How
Many
Drug
Offenders
Behind
Bars:
New
York
Times
Distorts
the
Numbers
8/11/00
In an August 10th article, "Number in Prison Population Grows Despite Crime Reduction," New York Times correspondent Fox Butterworth misread one important number, ignored another, and took an unwarranted swipe at sentencing and drug reform advocates. The result is reporting that distorts and deceives. Butterworth's story, based on statistics from the Bureau of Justice Statistics (BJS), low-balls the number of people doing time for drug crimes. He lists 236,800 state prisoners and 30,470 federal prisoners doing time on drug charges in 1998, for a total of some 267,000. There are two problems here. First, Butterworth misread the numbers on federal drug prisoners. The 30,470 figure was for 1990; the actual 1998 figure is 63,011. That is some 33,000 prisoners the Times missed. Incidentally, a comparison of the two numbers shows that the number of federal drug prisoners more than doubled in the 1990s. Second, it ignores the number of people doing time in jails for drug crimes.
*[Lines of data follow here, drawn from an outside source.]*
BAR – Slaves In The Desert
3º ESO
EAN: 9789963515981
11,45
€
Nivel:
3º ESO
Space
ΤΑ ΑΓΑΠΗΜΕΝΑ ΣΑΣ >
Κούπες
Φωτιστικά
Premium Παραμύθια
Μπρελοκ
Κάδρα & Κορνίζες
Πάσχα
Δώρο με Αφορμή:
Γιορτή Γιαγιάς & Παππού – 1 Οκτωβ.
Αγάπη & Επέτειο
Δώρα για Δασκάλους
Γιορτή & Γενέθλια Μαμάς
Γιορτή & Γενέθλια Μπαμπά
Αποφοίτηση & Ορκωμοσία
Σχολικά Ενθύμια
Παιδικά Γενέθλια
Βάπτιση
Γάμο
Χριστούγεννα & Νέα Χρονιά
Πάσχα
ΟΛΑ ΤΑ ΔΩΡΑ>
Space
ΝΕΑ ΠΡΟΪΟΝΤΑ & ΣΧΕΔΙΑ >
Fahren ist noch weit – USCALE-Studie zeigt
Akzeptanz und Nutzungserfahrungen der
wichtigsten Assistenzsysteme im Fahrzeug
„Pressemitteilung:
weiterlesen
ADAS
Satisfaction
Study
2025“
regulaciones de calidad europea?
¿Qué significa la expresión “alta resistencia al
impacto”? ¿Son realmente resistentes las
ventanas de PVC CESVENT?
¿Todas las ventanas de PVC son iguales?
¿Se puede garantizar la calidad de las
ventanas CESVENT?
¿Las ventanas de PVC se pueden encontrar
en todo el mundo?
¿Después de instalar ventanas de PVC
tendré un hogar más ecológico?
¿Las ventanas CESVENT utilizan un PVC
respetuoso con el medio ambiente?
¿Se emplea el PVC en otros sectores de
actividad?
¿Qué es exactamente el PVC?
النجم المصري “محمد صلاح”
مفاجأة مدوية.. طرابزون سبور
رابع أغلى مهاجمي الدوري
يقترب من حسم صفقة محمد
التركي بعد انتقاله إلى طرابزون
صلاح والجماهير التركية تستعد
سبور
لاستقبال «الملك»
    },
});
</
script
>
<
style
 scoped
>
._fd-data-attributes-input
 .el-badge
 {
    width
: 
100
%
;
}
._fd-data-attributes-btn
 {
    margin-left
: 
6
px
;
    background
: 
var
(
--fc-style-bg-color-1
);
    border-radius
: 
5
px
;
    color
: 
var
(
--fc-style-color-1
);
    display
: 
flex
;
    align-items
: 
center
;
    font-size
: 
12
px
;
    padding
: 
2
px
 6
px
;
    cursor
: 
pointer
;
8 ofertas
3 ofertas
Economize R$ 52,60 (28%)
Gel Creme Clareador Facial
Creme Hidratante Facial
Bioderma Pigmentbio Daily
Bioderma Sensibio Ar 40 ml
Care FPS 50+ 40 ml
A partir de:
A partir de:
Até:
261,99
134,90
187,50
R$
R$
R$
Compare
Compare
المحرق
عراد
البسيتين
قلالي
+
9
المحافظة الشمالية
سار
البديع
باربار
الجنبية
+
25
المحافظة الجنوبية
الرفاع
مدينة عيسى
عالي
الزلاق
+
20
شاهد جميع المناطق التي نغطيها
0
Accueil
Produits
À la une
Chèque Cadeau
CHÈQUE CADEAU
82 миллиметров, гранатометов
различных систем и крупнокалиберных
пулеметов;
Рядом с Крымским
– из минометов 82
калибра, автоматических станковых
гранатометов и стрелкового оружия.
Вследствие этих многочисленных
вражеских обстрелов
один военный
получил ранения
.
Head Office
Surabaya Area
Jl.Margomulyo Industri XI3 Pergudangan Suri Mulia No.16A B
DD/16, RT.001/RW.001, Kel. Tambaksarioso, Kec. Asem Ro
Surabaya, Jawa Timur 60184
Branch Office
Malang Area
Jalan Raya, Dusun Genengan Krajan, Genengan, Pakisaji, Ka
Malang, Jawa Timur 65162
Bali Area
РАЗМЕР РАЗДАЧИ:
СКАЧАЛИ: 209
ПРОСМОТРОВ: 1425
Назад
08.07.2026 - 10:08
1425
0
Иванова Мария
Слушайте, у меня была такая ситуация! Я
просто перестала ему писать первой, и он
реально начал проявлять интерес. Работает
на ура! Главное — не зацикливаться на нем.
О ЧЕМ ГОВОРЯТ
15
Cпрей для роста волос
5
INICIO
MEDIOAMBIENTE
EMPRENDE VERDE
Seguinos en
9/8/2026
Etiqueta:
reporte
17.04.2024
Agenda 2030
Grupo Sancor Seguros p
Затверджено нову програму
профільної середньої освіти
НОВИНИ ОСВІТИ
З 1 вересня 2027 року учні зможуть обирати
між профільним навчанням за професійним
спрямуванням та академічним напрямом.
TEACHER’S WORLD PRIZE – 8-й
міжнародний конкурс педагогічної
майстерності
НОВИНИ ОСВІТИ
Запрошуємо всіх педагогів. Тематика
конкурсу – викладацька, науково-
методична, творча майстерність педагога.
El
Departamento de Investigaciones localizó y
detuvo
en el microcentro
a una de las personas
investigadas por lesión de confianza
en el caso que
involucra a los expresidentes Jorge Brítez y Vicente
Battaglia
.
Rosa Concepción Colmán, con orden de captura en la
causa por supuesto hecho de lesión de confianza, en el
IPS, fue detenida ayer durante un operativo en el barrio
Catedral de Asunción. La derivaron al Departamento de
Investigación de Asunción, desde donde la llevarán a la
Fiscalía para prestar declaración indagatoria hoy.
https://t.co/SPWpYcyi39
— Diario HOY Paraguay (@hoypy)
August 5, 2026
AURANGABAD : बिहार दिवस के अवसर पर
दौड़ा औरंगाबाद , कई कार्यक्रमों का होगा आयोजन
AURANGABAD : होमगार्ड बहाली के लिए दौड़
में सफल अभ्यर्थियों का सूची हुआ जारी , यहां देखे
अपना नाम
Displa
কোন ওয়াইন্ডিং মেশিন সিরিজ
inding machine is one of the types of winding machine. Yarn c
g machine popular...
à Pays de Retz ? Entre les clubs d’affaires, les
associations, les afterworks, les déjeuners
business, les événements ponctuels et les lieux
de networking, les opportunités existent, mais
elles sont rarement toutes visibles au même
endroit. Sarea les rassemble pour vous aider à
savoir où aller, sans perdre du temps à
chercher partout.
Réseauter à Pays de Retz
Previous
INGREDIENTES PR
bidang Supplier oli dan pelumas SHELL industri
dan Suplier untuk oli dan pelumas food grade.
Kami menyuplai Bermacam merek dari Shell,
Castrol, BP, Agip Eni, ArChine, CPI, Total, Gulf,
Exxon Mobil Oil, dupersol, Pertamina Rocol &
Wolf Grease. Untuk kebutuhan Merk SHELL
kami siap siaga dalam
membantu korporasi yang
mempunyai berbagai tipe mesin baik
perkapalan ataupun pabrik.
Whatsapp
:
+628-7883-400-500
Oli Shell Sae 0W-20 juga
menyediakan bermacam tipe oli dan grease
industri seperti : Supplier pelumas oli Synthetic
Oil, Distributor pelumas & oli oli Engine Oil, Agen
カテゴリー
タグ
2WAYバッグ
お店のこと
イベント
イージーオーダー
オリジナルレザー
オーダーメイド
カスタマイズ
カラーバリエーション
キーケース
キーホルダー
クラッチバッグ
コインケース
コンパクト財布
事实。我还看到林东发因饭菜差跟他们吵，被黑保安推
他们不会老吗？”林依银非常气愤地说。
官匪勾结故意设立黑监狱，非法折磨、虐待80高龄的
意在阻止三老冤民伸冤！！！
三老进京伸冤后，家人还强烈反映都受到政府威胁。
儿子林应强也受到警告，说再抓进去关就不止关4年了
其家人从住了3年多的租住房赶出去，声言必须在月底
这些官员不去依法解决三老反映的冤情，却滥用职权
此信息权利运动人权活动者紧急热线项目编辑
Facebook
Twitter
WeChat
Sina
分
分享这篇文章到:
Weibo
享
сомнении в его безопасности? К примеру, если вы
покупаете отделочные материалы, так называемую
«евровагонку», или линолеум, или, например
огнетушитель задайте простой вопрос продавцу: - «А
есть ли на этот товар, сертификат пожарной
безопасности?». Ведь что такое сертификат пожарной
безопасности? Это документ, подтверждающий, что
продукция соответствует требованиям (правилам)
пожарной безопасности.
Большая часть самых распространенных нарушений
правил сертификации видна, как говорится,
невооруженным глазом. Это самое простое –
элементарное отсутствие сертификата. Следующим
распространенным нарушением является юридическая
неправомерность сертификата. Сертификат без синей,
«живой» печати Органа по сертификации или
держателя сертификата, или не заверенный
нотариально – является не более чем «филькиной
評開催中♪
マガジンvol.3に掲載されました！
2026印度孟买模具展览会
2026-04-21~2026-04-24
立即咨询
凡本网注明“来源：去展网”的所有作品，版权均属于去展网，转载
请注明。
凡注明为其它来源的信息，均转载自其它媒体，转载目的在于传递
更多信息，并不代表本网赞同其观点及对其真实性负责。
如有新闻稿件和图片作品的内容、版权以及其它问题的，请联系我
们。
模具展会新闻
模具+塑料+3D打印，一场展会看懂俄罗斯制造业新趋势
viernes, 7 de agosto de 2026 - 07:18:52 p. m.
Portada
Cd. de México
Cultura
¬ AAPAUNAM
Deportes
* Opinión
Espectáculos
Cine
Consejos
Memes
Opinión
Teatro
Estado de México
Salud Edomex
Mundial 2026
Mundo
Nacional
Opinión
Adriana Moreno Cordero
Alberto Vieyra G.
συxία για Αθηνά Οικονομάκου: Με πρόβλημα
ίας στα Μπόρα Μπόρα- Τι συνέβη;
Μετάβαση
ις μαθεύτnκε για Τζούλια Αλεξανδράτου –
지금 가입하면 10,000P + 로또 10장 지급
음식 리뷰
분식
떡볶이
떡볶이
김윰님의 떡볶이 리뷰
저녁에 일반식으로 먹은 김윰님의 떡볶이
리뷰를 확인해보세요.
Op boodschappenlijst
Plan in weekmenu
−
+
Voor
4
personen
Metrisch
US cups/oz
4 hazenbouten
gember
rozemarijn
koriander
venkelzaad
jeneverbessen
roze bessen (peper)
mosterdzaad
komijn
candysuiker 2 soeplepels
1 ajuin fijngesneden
As DRCNet reported two weeks ago (http://drcnet.org/wol/147.html#risingnumbers), the Center for Juvenile and Criminal Justice's study, "Poor Prescription: The Cost of Imprisoning Drug Offenders in the United States," found that when those people are counted, the number of people serving time for drug crimes climbs to 458,000. Butterfield went out of his way to attack reformers, incorrectly writing that the BJS study "contradicted an assertion of advocates of prison and sentencing reform, who say most prisoners are locked up for drug offenses." In fact, according to "Poor Prescription," "[n]early one in four persons (23.7%) imprisoned in the United States is currently imprisoned for a drug offense." Similarly, in a Sentencing Project fact sheet (http://www.sentencingproject.org/brief/facts-pp.pdf), that sentencing reform organization wrote that "drug offenders constituted 23% of all 1996 state prison inmates and 60% of all 1996 federal prison inmates." In demolishing his straw man, Butterfield also wrote that "people convicted of violent crimes accounted for 51% of the increase in state prison populations" during the 1990s. True enough, but in his eagerness to make his case, Butterfield managed to overlook the fact that in the last year of the study, 1998, the 107,000 new state prison drug offender admissions outnumbered new violent offender admissions, which stood at 104,000. The New York Times can do better than this.